One thing I really appreciate from my dog is that he doesn't have an extreme slope that many GSD suffer from. I can't believe people intentionally bred their dogs to suffer from this.


----------



## BowWowMeow (May 7, 2007)

He looks like a pb gsd to me. The dad is a bi-color, not a pure black. I guess without papers you'll never know for sure but both parents look pb. 

Your puppy is very cute!


----------



## Belmont (Sep 26, 2012)

BowWowMeow said:


> He looks like a pb gsd to me. The dad is a bi-color, not a pure black.
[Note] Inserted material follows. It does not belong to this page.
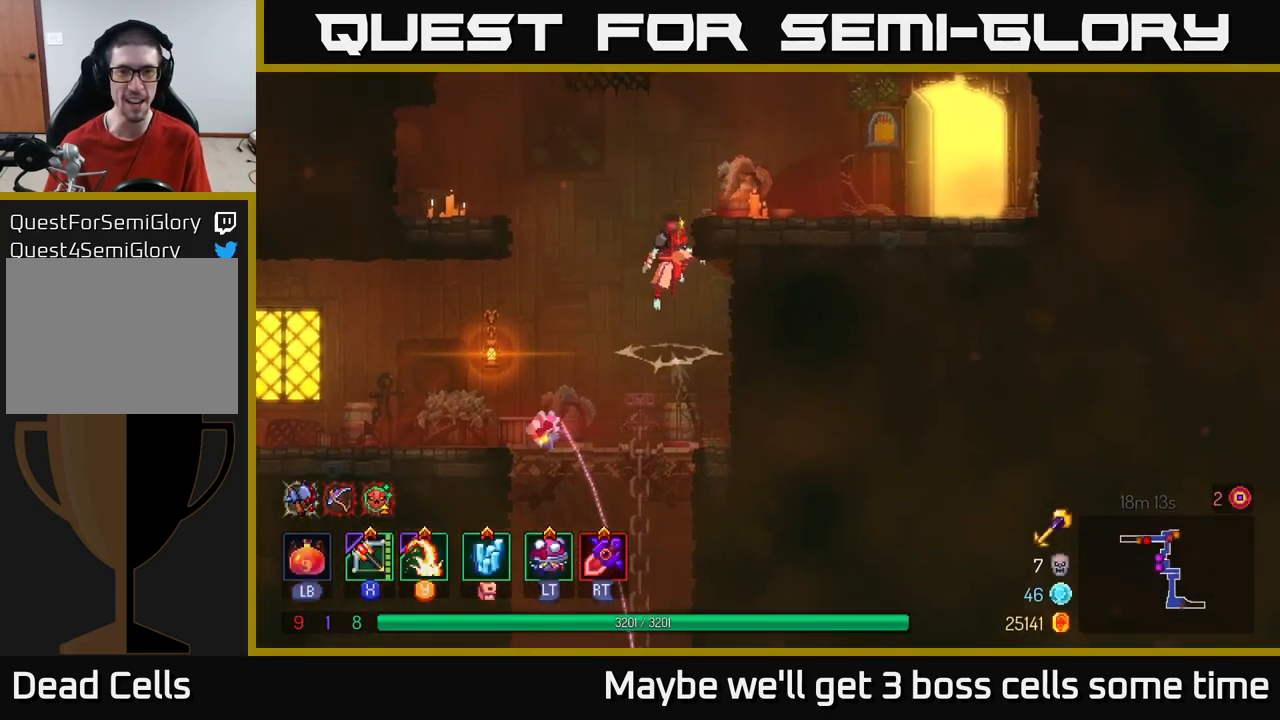
{"buttons": [], "left_stick": "up-right", "right_stick": "center", "events": [[33, "A", "up"], [250, "B", "down"], [333, "B", "up"]]}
I guess without papers you'll never know for sure but both parents look pb.
> 
> Your puppy is very cute!


Thank you. I'm really proud of him. 

So far he knows sit, lay, paw, go pee/poop, crate, toy (he brings me a toy), and when he is ignoring me, the word "treat" recalls him to me every time at a 100% success rate. 

I haven't taught him stay, roll, or go (go away) yet, but that's next on the list before he starts puppy class at Petsmart in a couple weeks (he gets his last Parvo shot this weekend).


----------



## lhczth (Apr 5, 2000)

Looks like a German Shepherd puppy to me too. Mom and dad look pure. Have fun and enjoy him.


----------



## PatchonGSD (Jun 27, 2012)

looks like purebreds all around to me.


----------



## Rerun (Feb 27, 2006)

I think it's funny that you say that black is an acceptable color.  Within the working line GSD's, the sables, blacks, bi-colors are the most common and typically the most desired (at least currently). And as pointed out, dad is a beautiful looking bi color, not a black (note the tan markings on his lower legs) and to be honest looks (just based on external appearance alone) to have much better breeding than the mother. His color and build looks to be much more working lined than the mom. 
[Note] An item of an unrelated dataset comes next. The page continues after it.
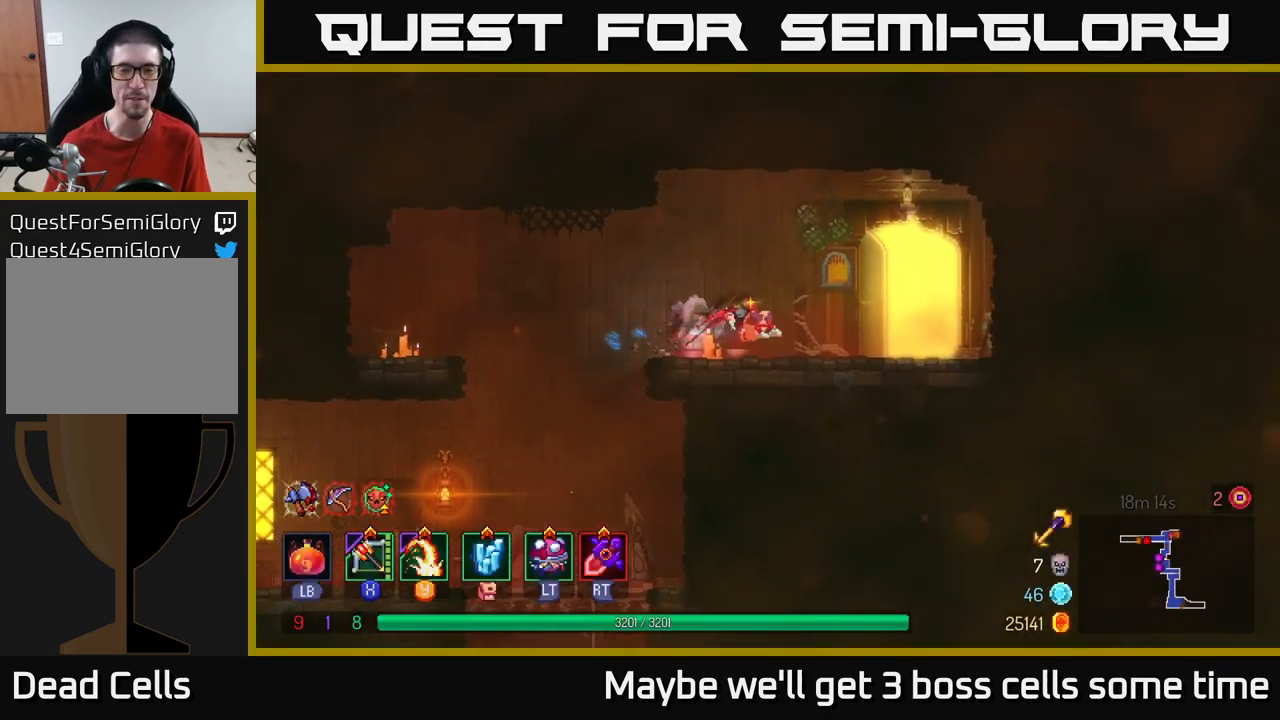
{"buttons": [], "left_stick": "right", "right_stick": "center", "events": [[282, "R1", "down"], [399, "R1", "up"], [432, "left_stick", "right"]]}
To answer your question, yes he appears to be purebred as do both parents.


----------



## 1sttimeforgsd (Jul 29, 2010)

Purebred all around. The male is a bi-color like my boy Ace. :wub:


----------



## blackshep (Aug 3, 2012)

Purebred, and as mentioned papa is a bicolour, and looks like a lovely boy.

You're pup is beautiful, sounds like you two are are like peas and carrots.


----------



## Anitsisqua (Mar 25, 2012)

Dad is handsome. And your boy is adorable. Enjoy! He'll be crashing around like a clumsy bull in a china shop before you know it!


----------



## Belmont (Sep 26, 2012)

Rerun said:


> I think it's funny that you say that black is an acceptable color.  Within the working line GSD's, the sables, blacks, bi-colors are the most common and typically the most desired (at least currently). And as pointed out, dad is a beautiful looking bi color, not a black (note the tan markings on his lower legs) and to be honest looks (just based on external appearance alone) to have much better breeding than the mother. His color and build looks to be much more working lined than the mom.
> 
> To answer your question, yes he appears to be purebred as do both parents.


Thanks for the info. I'm glad to know that the bicolor is desirable within the working line. I didn't know that.


----------



## christinaekenn (Jan 10, 2011)

Looks purebred to me. Dad is a bicolor. Your puppy is actually a black and tan and will lighten up a bit more with age but I bet will be a lot darker than his mother. Very cute.


----------



## Lover (Mar 10, 2016)

*Thick and large Black German Shepherd-Mix???*

I have a female Black German Shepherd. I was questioning the same thing about her because her body is very thick. She is 8 years old and has a bit of light brown/brindle starting to fade onto her lower front paws. I love her regardless but she is starting to get huge and people keep asking me what she is...I reply German Shepherd but people are like whoa she must be mixed with a larger and thicker breed. I rescued her and she and my Pitbull are the best buddies.


----------